DESCRIPTION DE LA TÂCHE | Quelle cérémonie ce sermon annonce-t-il pour le lendemain, s'il vous plaît ?
### EXTRAIT CHOISI
Sermon de Mgr Lefebvre – Sitientes – Ordres mineurs – Sous-​diaconat – 7 avril 1984

Mes bien chers frères,
Mes bien chers amis,

Nous voi­ci à nou­veau réunis pour une céré­mo­nie d’ordination, ordi­na­tion aux deux der­niers ordres mineurs et au sous-​diaconat, en atten­dant la céré­mo­nie de demain, pour la récep­tion du diaconat.

Ce sont de grandes grâces qui sont faites au sémi­naire et aux dif­fé­rentes com­mu­nau­tés qui se joignent à nous dans ces céré­mo­nies, grandes grâces qui sont faites par Dieu à ces com­mu­nau­tés et à notre Fraternité. Car s’il est un don impor­tant, sublime, incom­pré­hen­sible, fait par Dieu aux hommes, c’est bien celui de son sacer­doce et ain­si par le sacre­ment de l’ordre que vous allez rece­voir, mes chers amis, ce sont ces grâces par­ti­cu­lières qui vous unissent déjà à Jésus-​Christ Prêtre et au sacer­doce de Notre Seigneur Jésus-Christ.

Et je vou­drais, en quelques mots, vous encou­ra­ger dans vos dis­po­si­tions à rece­voir cette grâce toute par­ti­cu­lière. Le concile de Trente nous affirme que nous pou­vons et que nous devons coopé­rer aux grâces que nous rece­vons. Il le dit par­ti­cu­liè­re­ment contre l’erreur des pro­tes­tants qui nient que nos œuvres puissent contri­buer à la récep­tion de la grâce, ou à une aug­men­ta­tion de la grâce sanc­ti­fiante. Le concile de Trente affirme au contraire, que nous pou­vons et nous devons coopé­rer à la grâce du Bon Dieu et par consé­quent méri­ter, sinon la pre­mière grâce, au moins la grâce seconde, celle qui aug­mente en nous la grâce sanc­ti­fiante et même méri­ter la gloire du Ciel qui sera notre récompense.

Oui, donc, nous pou­vons méri­ter, puisque nous pou­vons aus­si – hélas – démé­ri­ter. Si nous pou­vons démé­ri­ter et rece­voir une sanc­tion grave comme celle de l’enfer, il est bien juste aus­si que nous puis­sions méri­ter. Et c’est pour­quoi il nous est bon de nous rap­pe­ler quelles sont ces dis­po­si­tions que nous devons avoir en nous et quelles sont ces dis­po­si­tions que l’Église demande par exemple à ceux qui, adultes, doivent rece­voir la grâce du bap­tême. On ne peut admettre au bap­tême un adulte qui n’aurait pas cer­taines dis­po­si­tions pour la grâce de son bap­tême, pour la grâce sanc­ti­fiante qu’il doit recevoir.
######
### DONNÉES FOURNIES
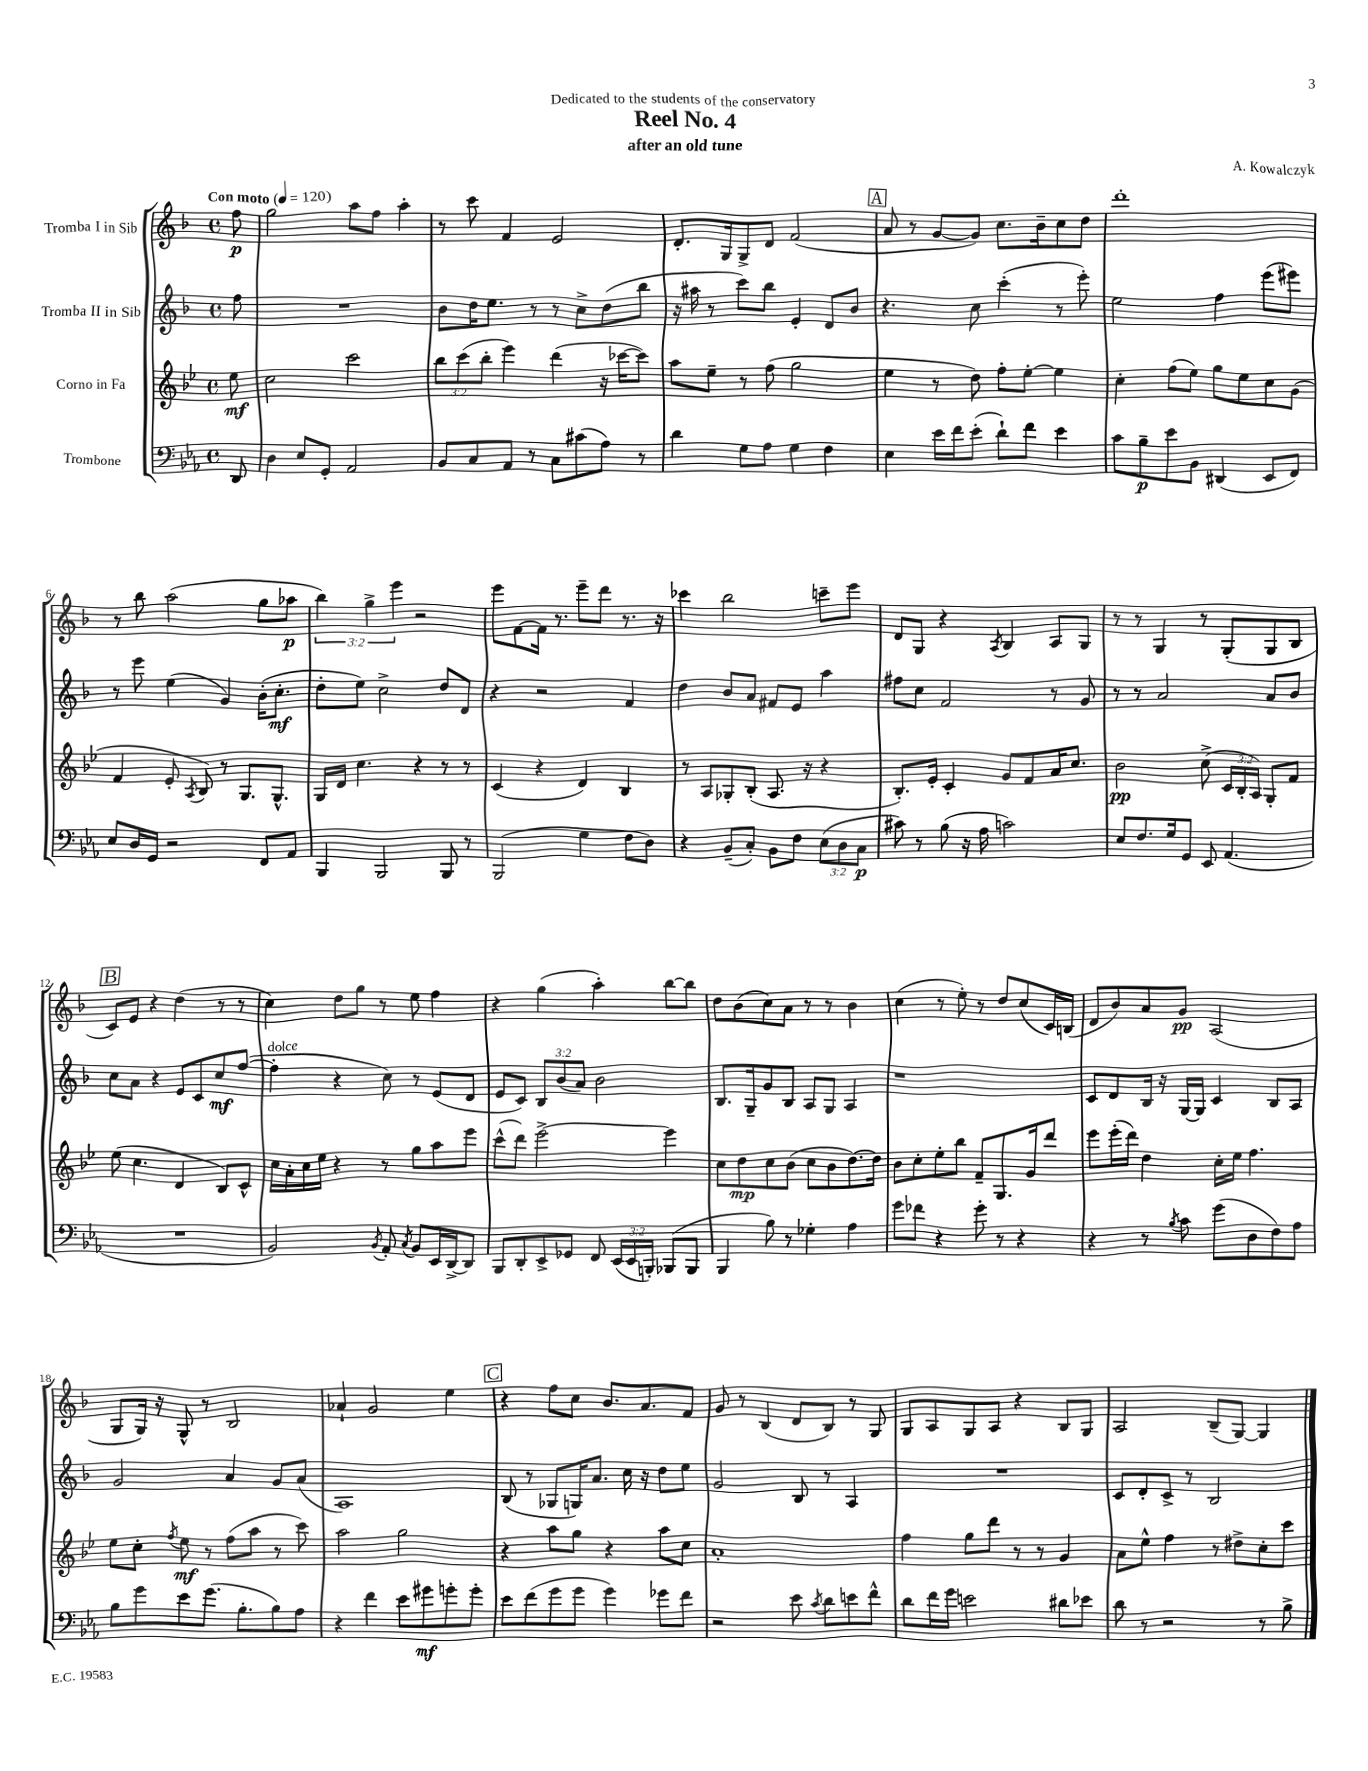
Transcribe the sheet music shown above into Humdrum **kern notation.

**kern	**kern	**kern	**kern
*staff4	*staff3	*staff2	*staff1
*clefF4	*clefG2	*clefG2	*clefG2
*k[b-e-a-]	*k[b-e-]	*k[b-]	*k[b-]
*M4/4	*M4/4	*M4/4	*M4/4
*met(c)	*met(c)	*met(c)	*met(c)
*MM120	*MM120	*MM120	*MM120
8DD	8ee-	8ff	8ff
=	=	=	=
4D	2cc	1r	2gg
8E-	.	.	.
8GG'	.	.	.
2AA-	2ccc	.	8aa
.	.	.	8ff
.	.	.	4aa'
=	=	=	=
8BB-	12bb-	8b-	8r
.	(12ccc	.	.
8C	.	16dd	8ccc
.	12bb-'	.	.
.	.	8.ee	.
8AA-	4eee-)	.	4f
8r	.	8r	.
8C	(4ddd	8r	2e
(8c#	.	8cc^	.
8A-)	16r	(8dd	.
.	[16ccc-	.	.
8r	8ccc-])	8bb-	.
=	=	=	=
4d	8aa	16r	8.d'
.	.	16aa#	.
.	8ee-~	8r	.
.	.	.	16G
8G	8r	8ccc)	8G^
8A-	(8ff	8bb-	8d
4G	2gg	4e'	(2f
4F	.	8d	.
.	.	8b-	.
=	=	=	=
4E-	4ee-	4.r	8a
.	.	.	8r
16e-	8r	.	[8g
16f	.	.	.
(8e-'	8dd)	8cc	8g])
8d`)	8ff'	(4ccc'	8.cc
8f	[8ee-'	.	.
.	.	.	16b-~
4e-	4ee-]	8r	8cc
.	.	8eee')	8dd
=	=	=	=
8c	4cc'	2ee	1ddd'
8B-~	.	.	.
8e-	(8ff	.	.
8BB-	8ee-)	.	.
(4DD#	8gg	4ff	.
.	8ee-	.	.
8EE-	8cc	(8eee	.
8FF)	(8g	8eee#)	.
=	=	=	=
8E-	4f	8r	8r
16D	.	8eee	8bb-
16GG	.	.	.
2r	8e-'	(4ee	(2aa
.	8qA	.	.
.	8B-)	.	.
.	8r	4g)	.
.	8.G	.	.
8FF	.	(16b-'	8gg
.	8.G^^	8.cc'	.
8AA-	.	.	8aa-
=	=	=	=
4BBB-	16G	8dd'	6bb-)
.	16d	.	.
.	4.cc	8ee)	.
.	.	.	6gg^
2BBB-	.	2cc^	.
.	.	.	6eee
.	4r	.	2r
8BBB-	8r	8dd	.
8r	8r	8d	.
=	=	=	=
(2BBB-	(4c	4r	8eee
.	.	.	[8f
.	4r	2r	16f]
.	.	.	8.r
4G	4d)	.	8eee~
.	.	.	8ddd
8F	4B-	4f	8.r
8D)	.	.	.
.	.	.	16r
=	=	=	=
4r	8r	4dd	4ccc-
.	8A	.	.
(8BB-~	8G-'	8b-	2bb-
8C')	(8B-'	8a	.
8BB-	8.A	8f#	.
8F	.	8e	.
.	16r	.	.
(12E-	4r	4aa	8ccc~
12D	.	.	.
.	.	.	8eee
12C	.	.	.
=	=	=	=
8c#)	8.B-')	8ff#	8d
8r	.	8cc	8G
.	16e-'	.	.
(8B-	4c'	2f	4r
16r	.	.	.
16A-	.	.	.
.	.	.	8qA
2c)	8g	.	4B-
.	8f	.	.
.	16a	8r	8A
.	8.cc	.	.
.	.	8g	8G
=	=	=	=
8E-	2b-	8r	8r
8.F	.	8r	8r
.	.	2a	4G
16G	.	.	.
8GG	.	.	.
8EE-	(8cc^	.	8r
(4.AA-	24c	.	(8G'
.	24B-'	.	.
.	24A)	.	.
.	8G'	8a	8G
.	8f	8b-	8B-
=	=	=	=
1r	(8ee-	8cc	8c)
.	4.cc	8a	8e
.	.	4r	4r
.	4d	8e	(4dd
.	.	8c	.
.	8B-)	8cc	8r
.	8c^^	([8ff	8r
=	=	=	=
2BB-)	16cc	4ff']	4cc)
.	16a'	.	.
.	16cc	.	.
.	16ee-	.	.
.	4r	4r	8dd
.	.	.	8gg
8qBB-	.	.	.
8AA-'	8r	8cc)	8r
8qC	.	.	.
8BB-	8gg	8r	8ee
16EE-	8aa	(8e	4ff
[16DD^	.	.	.
8DD]	8eee-	8d	.
=	=	=	=
8BBB-	(8ccc^^	8e	4r
8DD'	8ddd)	8c)	.
8EE-^	[2eee-^	12B-	(4gg
.	.	(12b-	.
8GG-	.	.	.
.	.	12a)	.
8FF	.	2b-	4aa')
(24EE-	.	.	.
24EE-	.	.	.
24BBB')	.	.	.
(8BBB-	4eee-]	.	[8bb-
8BBB-	.	.	8bb-]
=	=	=	=
4BBB-	8cc	8.B-	8dd
.	8dd	.	(8b-
.	.	16G~	.
8B-)	8cc	8g	8cc)
8r	(8b-	8B-	8a
4G-'	8cc	8A	8r
.	8b-	8G	8r
4A-	[8.dd)	4A	4b-
.	16dd]	.	.
=	=	=	=
8g	8b-	1r	(4cc
8f-	8cc'	.	.
4r	8ee-'	.	8r
.	8bb-	.	8ee')
8g'	8f~	.	8r
8r	8.G	.	8dd
4r	.	.	(8cc
.	16g	.	.
.	8ddd	.	16c)
.	.	.	(16B
=	=	=	=
4r	8eee-	8c	8d
.	(16eee-'	8d	8b-)
.	16ddd)	.	.
8r	4dd	16B-	8a
.	.	16r	.
8qB-	.	.	.
8c	.	[16G	8g
.	.	16G]	.
(8g	16cc'	4c	(2A
.	16ee-	.	.
8D	4.ff	.	.
8F)	.	8B-	.
8A-	.	8A	.
=	=	=	=
8B-	8ee-	2g	8G
8g	8cc'	.	16G)
.	.	.	16r
.	8qff	.	.
8e-	8ee-	.	8G^^
(8.g	8r	.	8r
.	(8ff	4a	2B-
8.B-'	.	.	.
.	8aa	.	.
8B-)	8r	8g	.
8A-	8ccc)	(8a	.
=	=	=	=
4r	2aa	1A)	4a-`
4f	.	.	2g
8e-	2gg	.	.
8g#	.	.	.
8g'	.	.	4ee
8g'	.	.	.
=	=	=	=
8e-	4r	(8B-	4r
(8f	.	8r	.
8g	8aa	8G-	8ff
8g	8gg	16G)	8cc
.	.	8.a	.
4g)	4r	.	8.b-
.	.	16cc	.
.	.	16r	8.a
8g-	8aa	8dd	.
8f	8cc	8ee	8f
=	=	=	=
2r	1a'	2g	8g
.	.	.	8r
.	.	.	(4B-
8e-	.	8B-	8d
8qc	.	.	.
8d	.	8r	8B-)
8e	.	4A	8r
8f^^	.	.	8G
=	=	=	=
8d	4ff	1r	8G
16f	.	.	8A
16g	.	.	.
2e	8gg	.	8G
.	8ddd	.	8A
.	8r	.	4r
.	8r	.	.
8d#	4g	.	8B-
8e-	.	.	8G
=	=	=	=
8d	8a	8c	2A
8r	8ee-^^	8d'	.
2r	4ff	8c^	.
.	.	8r	.
.	8r	2B-	(8B-~
.	8dd#^	.	[8G)
8r	8cc'	.	4G]
8B-^	8ccc	.	.
==	==	==	==
*-	*-	*-	*-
######
VOICI LA RÉPONSE | La cérémonie de réception du diaconat.